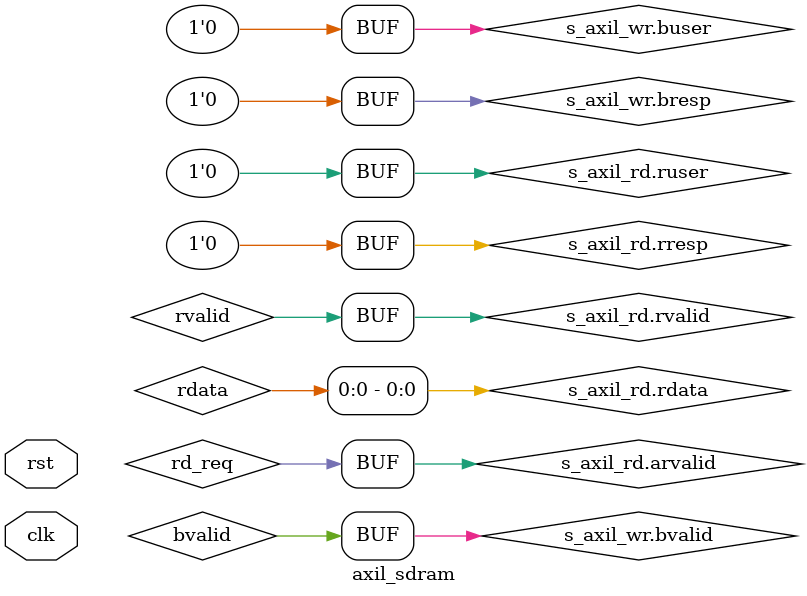
<source format=sv>

module axil_sdram
(
    input  wire logic    clk,
    input  wire logic    rst,
    taxi_axil_if.wr_slv  s_axil_wr,
    taxi_axil_if.rd_slv  s_axil_rd,
    sdram_ctrl_if.man    sdram_ctrl
);

wire rd_req, wr_req, rd_ack, wr_ack;
logic bvalid, rvalid;
logic [31:0] rdata;

assign rd_req = s_axil_rd.arvalid;
assign wr_req = s_axil_wr.awvalid & s_axil_wr.wvalid;

assign rd_ack = rd_req & sdram_ctrl.rdy;
assign wr_ack = wr_req & sdram_ctrl.rdy;

always_ff @(posedge clk) begin
    if(s_axil_rd.rready) begin
        rdata <= '0;
        rvalid <= 1'b0;
    end
    if(sdram_ctrl.rvalid) begin
        rdata <= sdram_ctrl.read_data;
        rvalid <= 1'b1;
    end

    if (s_axil_wr.bready) bvalid <= 0;
    if (sdram_ctrl.wvalid) bvalid <= 1;

    if (rst) begin
        rdata <=  '0;
        rvalid <= 1'b0;
        bvalid <= 1'b0;
    end
end

assign s_axil_rd.arready = rd_ack;
assign s_axil_wr.awready = wr_ack;
assign s_axil_wr.wready = wr_ack;
assign s_axil_rd.rdata = rdata;
assign s_axil_rd.rvalid = rvalid;
assign s_axil_wr.bvalid = bvalid;
assign s_axil_rd.rresp = 2'b00;
assign s_axil_wr.bresp = 2'b00;
assign s_axil_rd.ruser = '0;
assign s_axil_wr.buser = '0;

always_comb begin
    sdram_ctrl.wr = 0;
    sdram_ctrl.rd = 0;
    sdram_ctrl.addr = 0;
    sdram_ctrl.write_data = 0;
 
    if (wr_req) begin
        sdram_ctrl.wr = s_axil_wr.wstrb;
        sdram_ctrl.addr = s_axil_wr.awaddr;
        sdram_ctrl.write_data = s_axil_wr.wdata;
    end
    if (rd_req) begin
        sdram_ctrl.rd = 1'b1;
        sdram_ctrl.addr = s_axil_rd.araddr;
    end
end

endmodule

</source>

· · · ·

* [Task prompt] Every line of the material must be reproduced verbatim; the pictures are to be omitted.

* [Task result]
<source format=sv>

module axil_sdram
(
    input  wire logic    clk,
    input  wire logic    rst,
    taxi_axil_if.wr_slv  s_axil_wr,
    taxi_axil_if.rd_slv  s_axil_rd,
    sdram_ctrl_if.man    sdram_ctrl
);

wire rd_req, wr_req, rd_ack, wr_ack;
logic bvalid, rvalid;
logic [31:0] rdata;

assign rd_req = s_axil_rd.arvalid;
assign wr_req = s_axil_wr.awvalid & s_axil_wr.wvalid;

assign rd_ack = rd_req & sdram_ctrl.rdy;
assign wr_ack = wr_req & sdram_ctrl.rdy;

always_ff @(posedge clk) begin
    if(s_axil_rd.rready) begin
        rdata <= '0;
        rvalid <= 1'b0;
    end
    if(sdram_ctrl.rvalid) begin
        rdata <= sdram_ctrl.read_data;
        rvalid <= 1'b1;
    end

    if (s_axil_wr.bready) bvalid <= 0;
    if (sdram_ctrl.wvalid) bvalid <= 1;

    if (rst) begin
        rdata <=  '0;
        rvalid <= 1'b0;
        bvalid <= 1'b0;
    end
end

assign s_axil_rd.arready = rd_ack;
assign s_axil_wr.awready = wr_ack;
assign s_axil_wr.wready = wr_ack;
assign s_axil_rd.rdata = rdata;
assign s_axil_rd.rvalid = rvalid;
assign s_axil_wr.bvalid = bvalid;
assign s_axil_rd.rresp = 2'b00;
assign s_axil_wr.bresp = 2'b00;
assign s_axil_rd.ruser = '0;
assign s_axil_wr.buser = '0;

always_comb begin
    sdram_ctrl.wr = 0;
    sdram_ctrl.rd = 0;
    sdram_ctrl.addr = 0;
    sdram_ctrl.write_data = 0;
 
    if (wr_req) begin
        sdram_ctrl.wr = s_axil_wr.wstrb;
        sdram_ctrl.addr = s_axil_wr.awaddr;
        sdram_ctrl.write_data = s_axil_wr.wdata;
    end
    if (rd_req) begin
        sdram_ctrl.rd = 1'b1;
        sdram_ctrl.addr = s_axil_rd.araddr;
    end
end

endmodule

</source>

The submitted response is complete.